Вдали, там, где Амур соединяется протокой с озером Мылки, в морозном тумане показалось темное шевелящееся пятно. Оно растет, приближается, послышался лай собак и сердитые мужские голоса. Вот уже видны первые ряды людей, одетых в длинные, ниже колен, зеленые ватники. Знакомая одежка… То ведут колонну заключенных.
— Куда это их? — говорит Вервейко. — Ты смотри, одни женщины…
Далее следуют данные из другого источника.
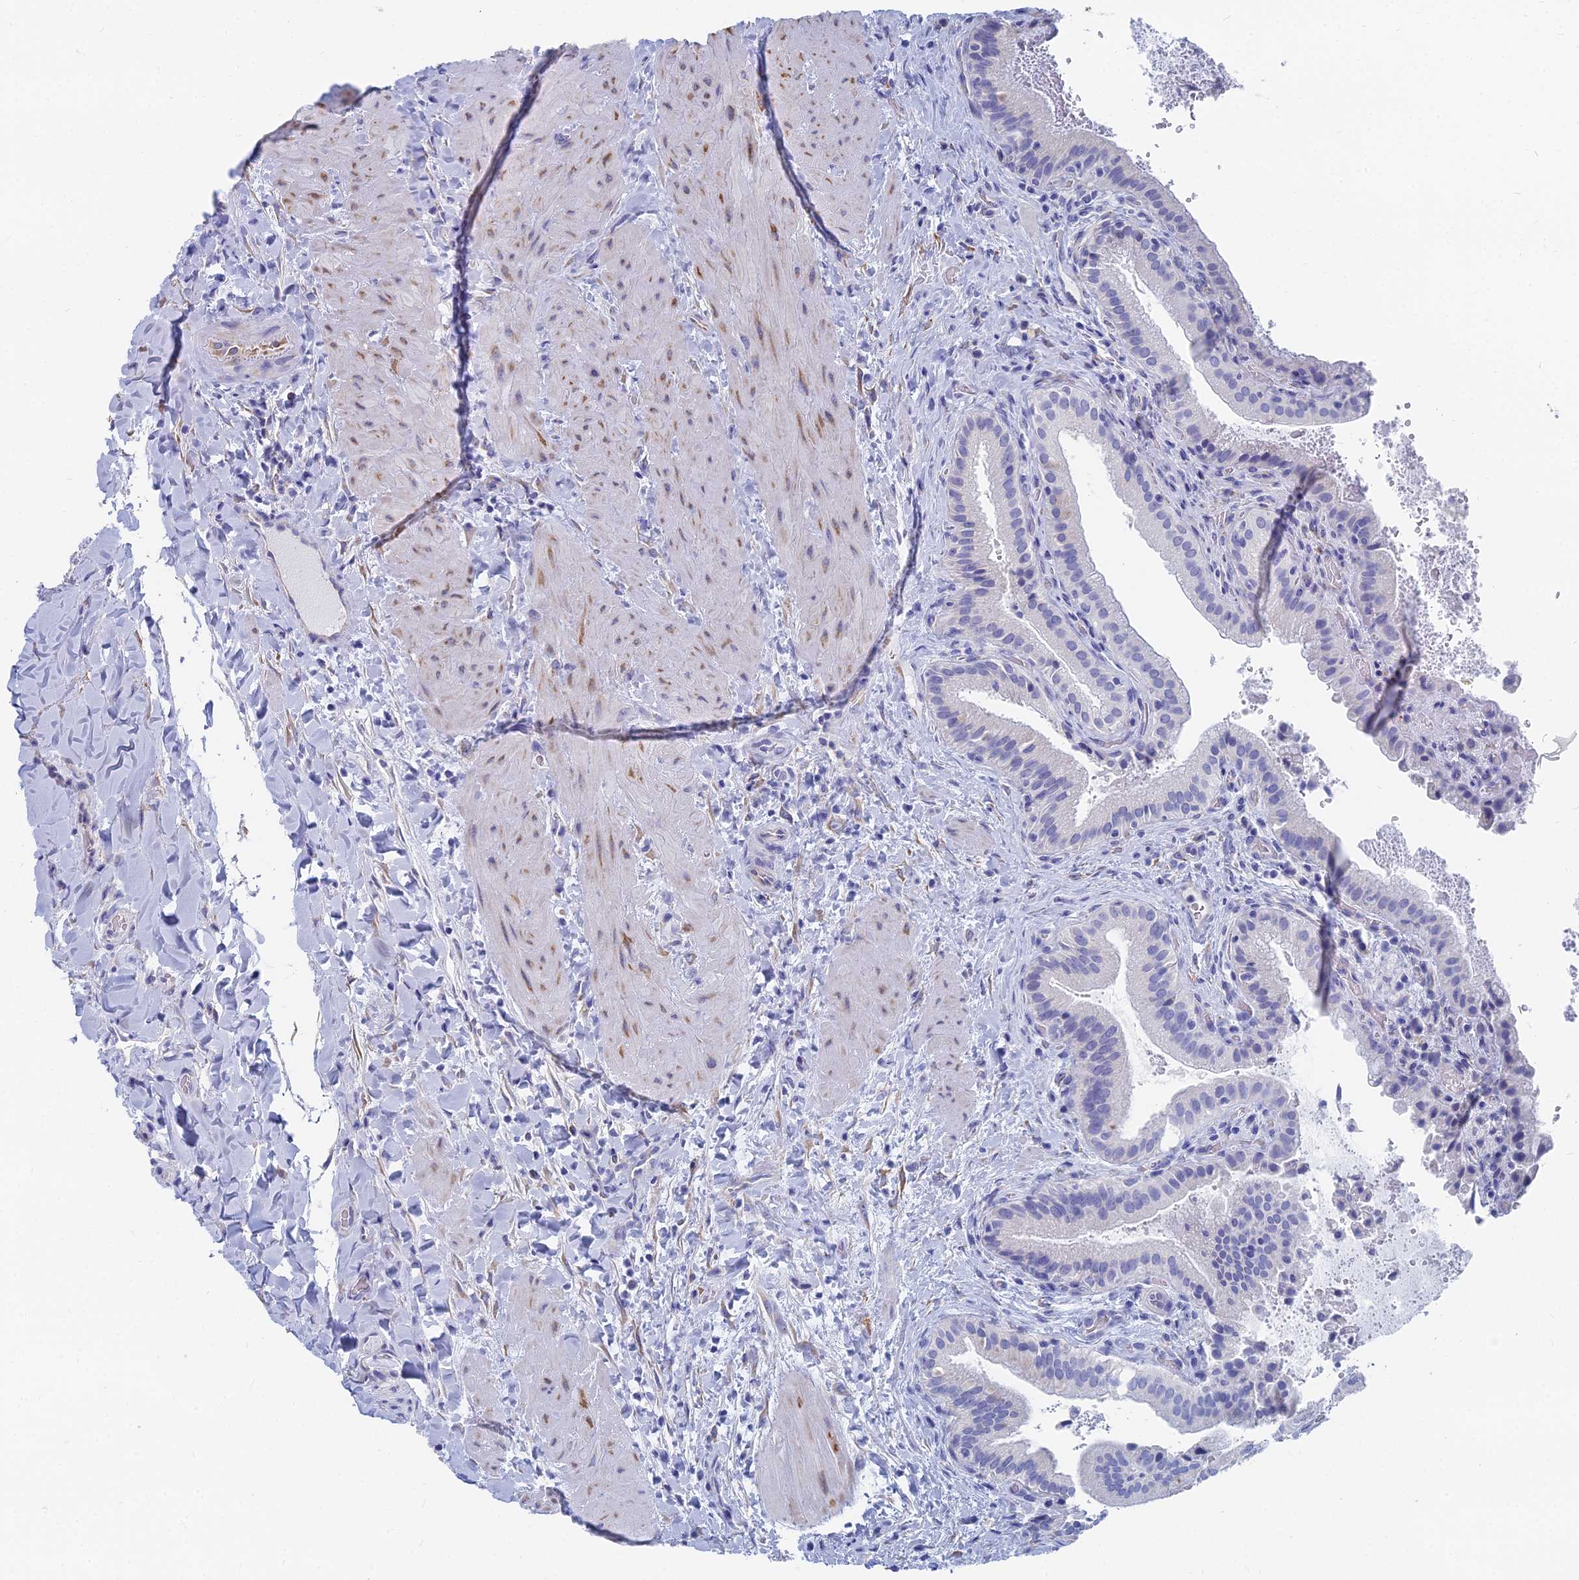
{"staining": {"intensity": "negative", "quantity": "none", "location": "none"}, "tissue": "gallbladder", "cell_type": "Glandular cells", "image_type": "normal", "snomed": [{"axis": "morphology", "description": "Normal tissue, NOS"}, {"axis": "topography", "description": "Gallbladder"}], "caption": "The image displays no significant staining in glandular cells of gallbladder. (Stains: DAB (3,3'-diaminobenzidine) immunohistochemistry (IHC) with hematoxylin counter stain, Microscopy: brightfield microscopy at high magnification).", "gene": "TNNT3", "patient": {"sex": "male", "age": 24}}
Верно, в колонне только женщины. Молодые, примерно одного возраста. Но казались они старыми, их старили согбенные тяжестью судьбы спины. Они одинаково невидящими шагами слепых брели по снежной целине в своих нелепых, нарочито небрежно и безобразно пошитых ватниках, треухах «услоновках», в стеганных штанах и тряпочных бахилах на ногах. Казалось, они без всякого интереса смотрели на нас, «вольняшек», пилящих дрова. Наверно общность переживания холода, голодной тоски, мировой неустроенности роднило нас с этими женщинами в бесконечной колонне. Подошедший к нам прикурить конвойный, сообщил, что колонна эта вся из «указниц».
«По пять-восемь лет за прогул», — уточнил он. Что здесь, на берегу, им предстоит сегодня очищать от снега землю, тут будут строить паромную переправу через Амур.
О том, что от Комсомольска до Советской Гавани строится самыми скоростными темпами железная дорога мы уже давно слышали.
— Вот и прекрасные дамы к нам пожаловали на рандеву! — громко скаламбурил бухгалтер Мацафей. Но шутку его все встретили осуждающим молчанием. Неуместно и кощунственно звучала она в такой драматической обстановке.
А бригадиры заключенных уже раздавали женщинам лопаты, доставленные вслед за колонной на конных санях. Как при замедленной киносъемке задвигались женщины, поддевая лопатами жесткий снег.